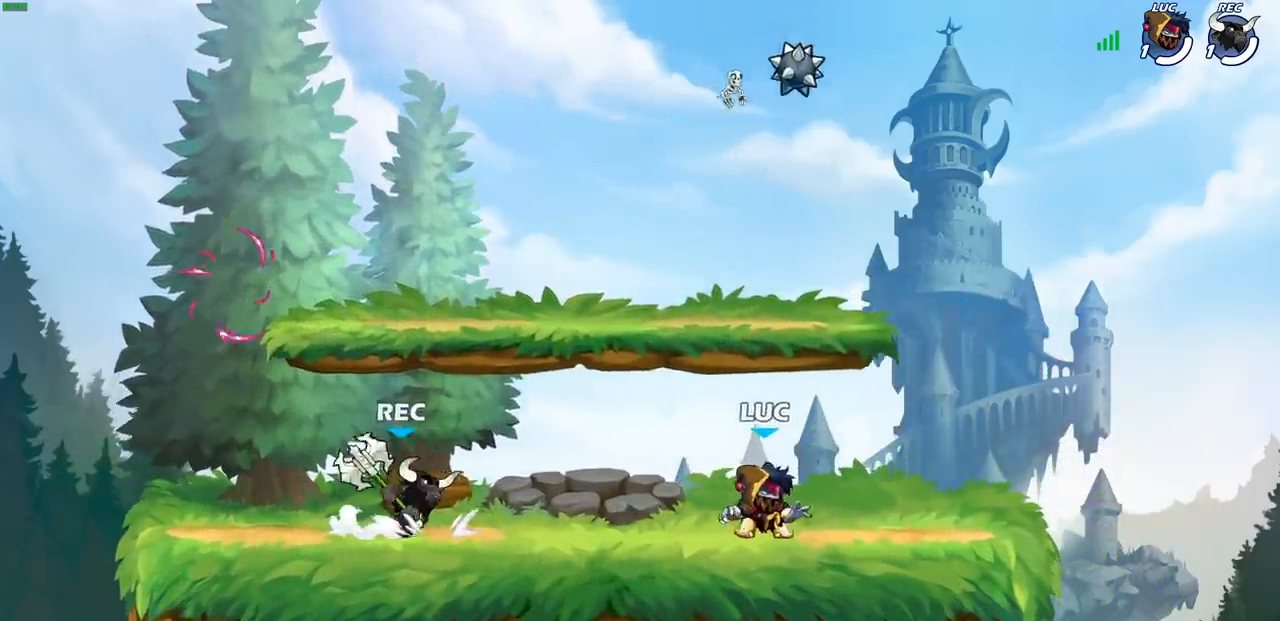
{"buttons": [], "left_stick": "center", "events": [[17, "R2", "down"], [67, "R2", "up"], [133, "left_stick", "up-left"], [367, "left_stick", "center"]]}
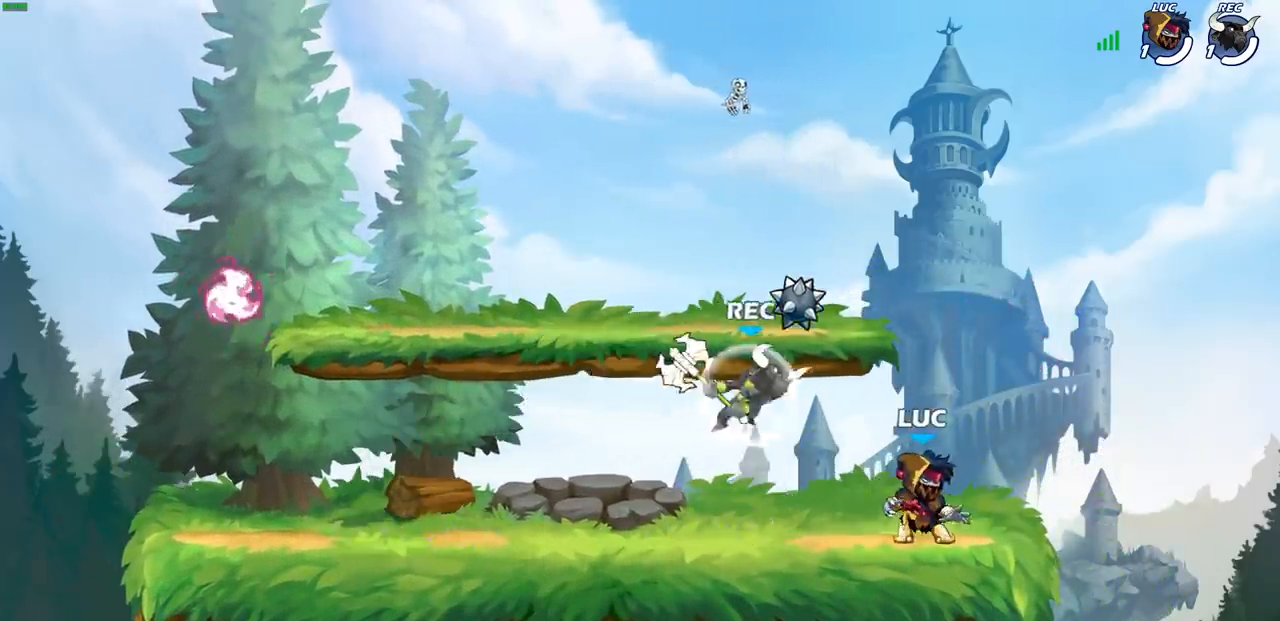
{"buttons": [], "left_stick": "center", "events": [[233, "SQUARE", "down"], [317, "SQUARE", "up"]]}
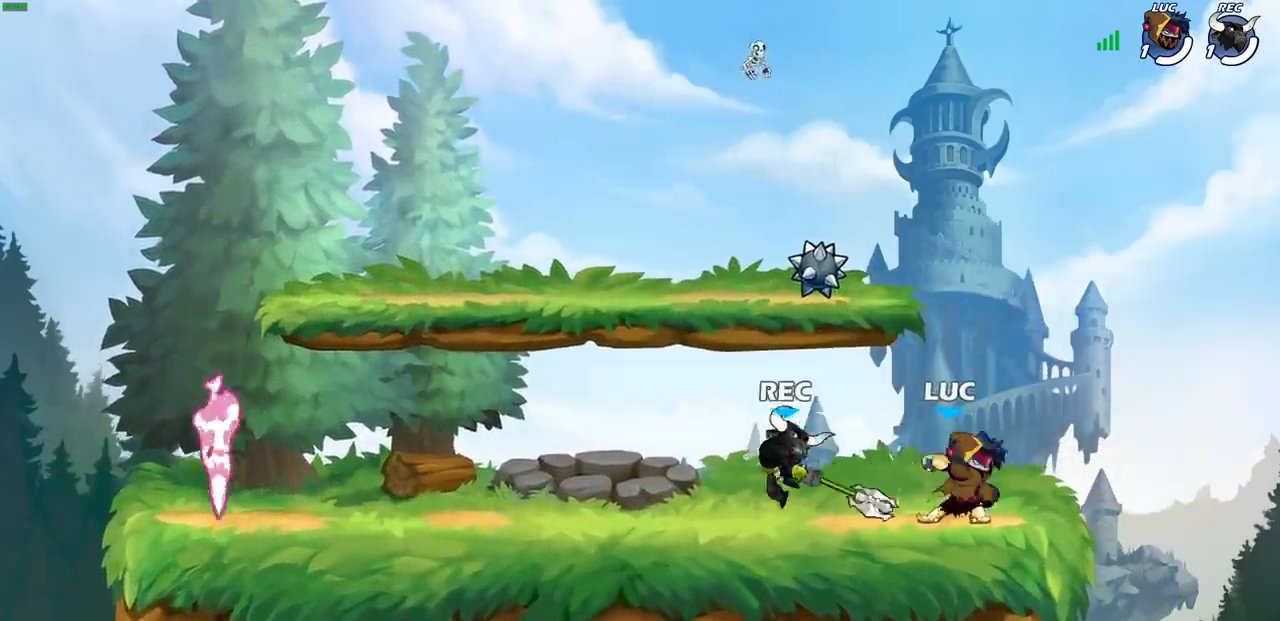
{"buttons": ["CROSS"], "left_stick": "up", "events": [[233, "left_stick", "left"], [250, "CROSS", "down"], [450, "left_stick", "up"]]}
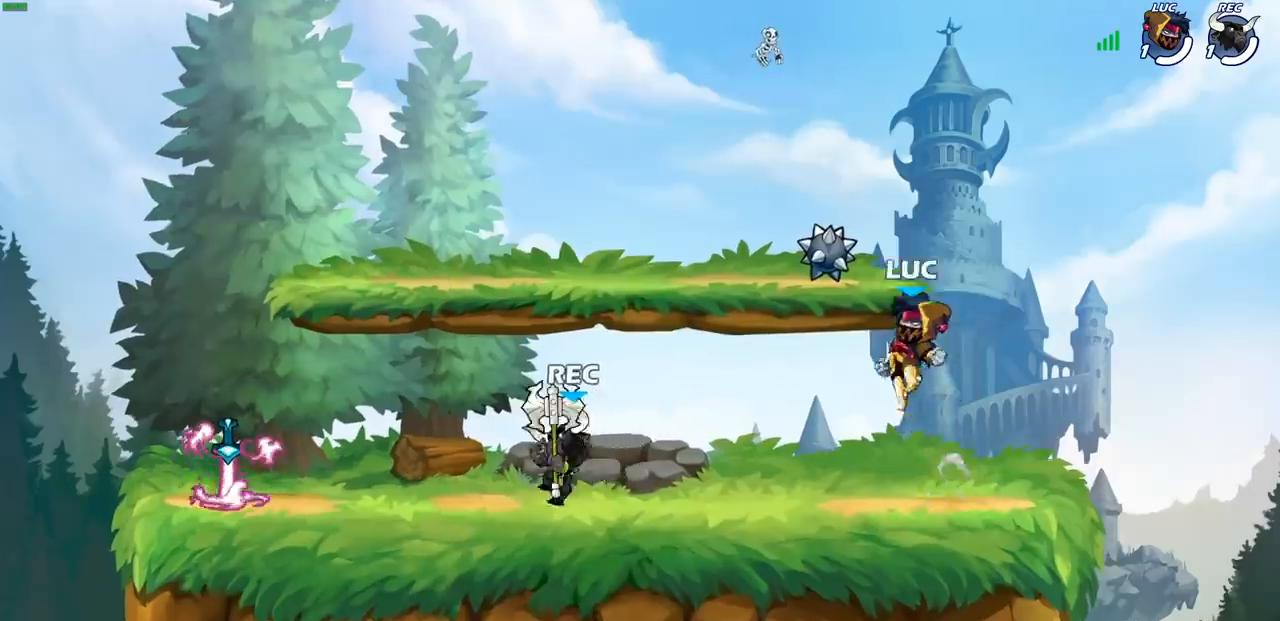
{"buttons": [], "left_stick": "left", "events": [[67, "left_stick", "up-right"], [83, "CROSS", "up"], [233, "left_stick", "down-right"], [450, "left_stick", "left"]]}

ABOUT THIS EXERCISE -> Find the number of lines in the material above that contain the word "center"; write that number and nothing else.

WRITTEN ANSWER -> 2